अयोध्याप्रवेशः — Bharata Enters Ayodhya and Perceives the City’s Desolation
सम्मूढनिगमांस्तब्धां संक्षिप्तविपणापणाम्। प्रच्छन्नशशिनक्षत्रां द्यामिवाम्बुधरैर्वृताम्।।2.114.13।।
sammūḍha-nigamāṃ stabdhāṃ saṅkṣipta-vipaṇāpaṇām | pracchanna-śaśi-nakṣatrāṃ dyām ivāmbudharair vṛtām ||
With merchants bewildered, the city stilled, and its markets and shops shut, Ayodhyā looked like the sky covered with clouds, where moon and stars are hidden.

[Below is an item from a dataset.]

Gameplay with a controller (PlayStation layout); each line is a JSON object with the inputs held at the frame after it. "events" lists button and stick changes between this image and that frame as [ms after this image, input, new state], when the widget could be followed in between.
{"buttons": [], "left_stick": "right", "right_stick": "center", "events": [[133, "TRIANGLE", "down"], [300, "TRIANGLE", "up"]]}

Ayodhya with its markets and shops closed, and its merchants in a daze looked like the sky covered with clouds obscuring the Moon and stars.
A dharmic kingdom supports social confidence and orderly livelihood; when righteousness is shaken by injustice and sorrow, even everyday economic life becomes paralyzed.
Bharata finds Ayodhyā muted and unsettled; the narrator depicts civic shutdown through the clouded-sky comparison.
The implied virtue is rajadharma—rulers must preserve public stability so that fear and confusion do not ‘cover’ society like clouds.